##### Textauszug #####
Über Kontingenz und Konstruktivismus. Ein Wort zum 80. Geburtstag von Siegfried J. Schmidt

28.10.2020

Prof. Dr. Dr. Siegfried J. Schmidt ist Philosoph und Kommunikationswissenschaftler. Bis zu seiner Emeritierung im Jahr 2006 lehrte er an der Westfälischen Wilhelms-Universität Münster. Schmidt gilt als Begründer der Empirischen Literaturwissenschaft und als Vertreter des Radikalen Konstruktivismus. Neben seiner Lehr- und Forschungstätigkeit arbeitet er auch als Künstler im Bereich der visuellen und experimentellen Poesie. Am 28.10.2020 feiert Schmidt seinen 80. Geburtstag. Aus diesem Anlass schrieb Wegbegleiter Prof. Dr. Walter Schwertl folgende Zeilen.
##### Gegebene Datensätze #####
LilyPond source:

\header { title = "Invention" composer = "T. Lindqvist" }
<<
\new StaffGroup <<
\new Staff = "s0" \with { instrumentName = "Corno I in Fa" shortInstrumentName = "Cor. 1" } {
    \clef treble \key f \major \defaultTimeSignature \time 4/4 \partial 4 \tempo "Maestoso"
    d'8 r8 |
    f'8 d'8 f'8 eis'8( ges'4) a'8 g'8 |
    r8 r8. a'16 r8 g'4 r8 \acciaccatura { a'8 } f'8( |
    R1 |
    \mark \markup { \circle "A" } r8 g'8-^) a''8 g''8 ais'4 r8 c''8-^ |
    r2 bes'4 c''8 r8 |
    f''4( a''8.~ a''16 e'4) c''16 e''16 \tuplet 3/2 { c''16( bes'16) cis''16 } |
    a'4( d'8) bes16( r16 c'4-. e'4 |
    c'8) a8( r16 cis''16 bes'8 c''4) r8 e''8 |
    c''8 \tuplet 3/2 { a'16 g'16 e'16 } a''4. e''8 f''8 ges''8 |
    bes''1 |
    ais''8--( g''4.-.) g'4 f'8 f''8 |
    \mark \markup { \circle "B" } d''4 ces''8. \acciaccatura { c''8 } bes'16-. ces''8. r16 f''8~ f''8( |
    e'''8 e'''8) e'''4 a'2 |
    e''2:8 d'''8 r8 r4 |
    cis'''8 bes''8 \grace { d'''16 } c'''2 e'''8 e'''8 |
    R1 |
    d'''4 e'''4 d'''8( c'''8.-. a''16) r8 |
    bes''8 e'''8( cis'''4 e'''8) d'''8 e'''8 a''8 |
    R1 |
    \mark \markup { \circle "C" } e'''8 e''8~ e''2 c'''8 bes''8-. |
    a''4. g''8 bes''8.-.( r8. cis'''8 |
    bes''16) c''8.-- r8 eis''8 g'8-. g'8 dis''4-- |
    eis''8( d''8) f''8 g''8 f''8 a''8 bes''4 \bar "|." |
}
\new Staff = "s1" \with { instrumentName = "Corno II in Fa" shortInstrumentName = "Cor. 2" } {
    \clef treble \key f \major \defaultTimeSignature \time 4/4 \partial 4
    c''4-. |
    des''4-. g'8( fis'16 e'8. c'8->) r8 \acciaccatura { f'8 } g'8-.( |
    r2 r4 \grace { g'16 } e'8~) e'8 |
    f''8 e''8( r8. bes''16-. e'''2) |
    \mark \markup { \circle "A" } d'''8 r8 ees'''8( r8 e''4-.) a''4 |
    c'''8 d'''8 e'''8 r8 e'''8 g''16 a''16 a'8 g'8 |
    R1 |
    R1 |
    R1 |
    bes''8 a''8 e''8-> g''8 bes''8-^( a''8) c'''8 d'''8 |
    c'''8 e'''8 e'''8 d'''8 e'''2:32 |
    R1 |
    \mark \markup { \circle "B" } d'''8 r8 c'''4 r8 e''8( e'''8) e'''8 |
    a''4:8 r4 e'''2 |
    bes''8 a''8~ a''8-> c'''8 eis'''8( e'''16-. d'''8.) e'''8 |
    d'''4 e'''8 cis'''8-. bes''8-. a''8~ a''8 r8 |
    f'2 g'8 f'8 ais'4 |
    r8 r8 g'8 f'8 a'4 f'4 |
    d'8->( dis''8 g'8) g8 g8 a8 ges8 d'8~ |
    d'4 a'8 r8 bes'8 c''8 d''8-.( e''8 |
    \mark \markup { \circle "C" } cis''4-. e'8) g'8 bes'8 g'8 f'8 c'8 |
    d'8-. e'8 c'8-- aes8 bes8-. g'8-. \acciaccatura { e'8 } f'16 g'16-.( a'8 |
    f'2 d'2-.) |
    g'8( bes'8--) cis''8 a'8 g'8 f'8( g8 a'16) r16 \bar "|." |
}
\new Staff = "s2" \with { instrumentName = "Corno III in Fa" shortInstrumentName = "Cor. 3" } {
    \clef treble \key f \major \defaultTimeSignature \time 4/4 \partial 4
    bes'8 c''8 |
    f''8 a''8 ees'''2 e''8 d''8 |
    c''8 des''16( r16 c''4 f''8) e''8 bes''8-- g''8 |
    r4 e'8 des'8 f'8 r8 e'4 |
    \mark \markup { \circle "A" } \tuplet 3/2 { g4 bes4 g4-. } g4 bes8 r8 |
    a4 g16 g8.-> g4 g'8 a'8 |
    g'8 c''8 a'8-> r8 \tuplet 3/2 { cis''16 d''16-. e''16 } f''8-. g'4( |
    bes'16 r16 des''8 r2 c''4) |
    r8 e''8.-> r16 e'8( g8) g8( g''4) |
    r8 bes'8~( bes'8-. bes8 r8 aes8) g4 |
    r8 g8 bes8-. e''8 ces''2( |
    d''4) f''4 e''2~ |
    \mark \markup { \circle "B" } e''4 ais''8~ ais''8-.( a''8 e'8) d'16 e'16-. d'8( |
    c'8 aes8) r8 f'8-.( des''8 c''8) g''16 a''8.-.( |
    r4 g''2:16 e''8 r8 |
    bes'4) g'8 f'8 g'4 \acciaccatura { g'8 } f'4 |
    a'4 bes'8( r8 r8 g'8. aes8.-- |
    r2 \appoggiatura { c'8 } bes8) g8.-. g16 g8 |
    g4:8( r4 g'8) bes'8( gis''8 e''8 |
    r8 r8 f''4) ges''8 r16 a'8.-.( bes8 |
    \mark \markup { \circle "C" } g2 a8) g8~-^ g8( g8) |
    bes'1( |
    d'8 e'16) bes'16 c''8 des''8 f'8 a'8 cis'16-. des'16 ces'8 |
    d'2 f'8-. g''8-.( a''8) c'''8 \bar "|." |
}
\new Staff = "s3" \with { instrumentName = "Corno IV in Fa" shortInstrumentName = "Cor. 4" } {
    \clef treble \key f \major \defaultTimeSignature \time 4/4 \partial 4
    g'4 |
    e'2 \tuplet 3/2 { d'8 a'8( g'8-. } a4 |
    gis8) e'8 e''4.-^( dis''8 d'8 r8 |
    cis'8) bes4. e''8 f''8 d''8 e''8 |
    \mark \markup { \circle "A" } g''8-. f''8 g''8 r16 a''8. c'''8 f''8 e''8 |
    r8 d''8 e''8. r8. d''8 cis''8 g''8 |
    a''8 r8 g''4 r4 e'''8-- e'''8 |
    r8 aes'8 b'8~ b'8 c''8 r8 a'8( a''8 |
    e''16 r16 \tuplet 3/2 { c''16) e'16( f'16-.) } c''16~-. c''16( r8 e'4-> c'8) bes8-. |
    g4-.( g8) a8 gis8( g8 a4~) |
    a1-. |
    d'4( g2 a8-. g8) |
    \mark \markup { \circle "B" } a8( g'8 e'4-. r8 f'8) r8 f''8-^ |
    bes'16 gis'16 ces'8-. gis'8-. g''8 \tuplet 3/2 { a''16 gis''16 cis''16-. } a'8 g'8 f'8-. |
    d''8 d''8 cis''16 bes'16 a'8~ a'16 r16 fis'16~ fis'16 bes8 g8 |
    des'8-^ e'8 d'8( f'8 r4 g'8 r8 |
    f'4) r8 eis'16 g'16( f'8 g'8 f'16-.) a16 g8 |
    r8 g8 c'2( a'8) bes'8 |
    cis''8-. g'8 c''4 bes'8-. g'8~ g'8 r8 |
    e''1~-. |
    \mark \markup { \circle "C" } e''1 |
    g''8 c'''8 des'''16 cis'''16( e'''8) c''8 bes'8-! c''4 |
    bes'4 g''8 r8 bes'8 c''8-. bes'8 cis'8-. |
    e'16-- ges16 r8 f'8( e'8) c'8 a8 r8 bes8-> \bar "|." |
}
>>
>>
#####
*Arbeitsauftrag*:
Übertragen Sie den folgenden Satz aus dem Textauszug über Siegfried J. Schmidt ins Englische: „Schmidt gilt als Begründer der Empirischen Literaturwissenschaft und als Vertreter des Radikalen Konstruktivismus.“

*Lösung*:
Schmidt is regarded as the founder of Empirical Literary Studies and as a representative of Radical Constructivism.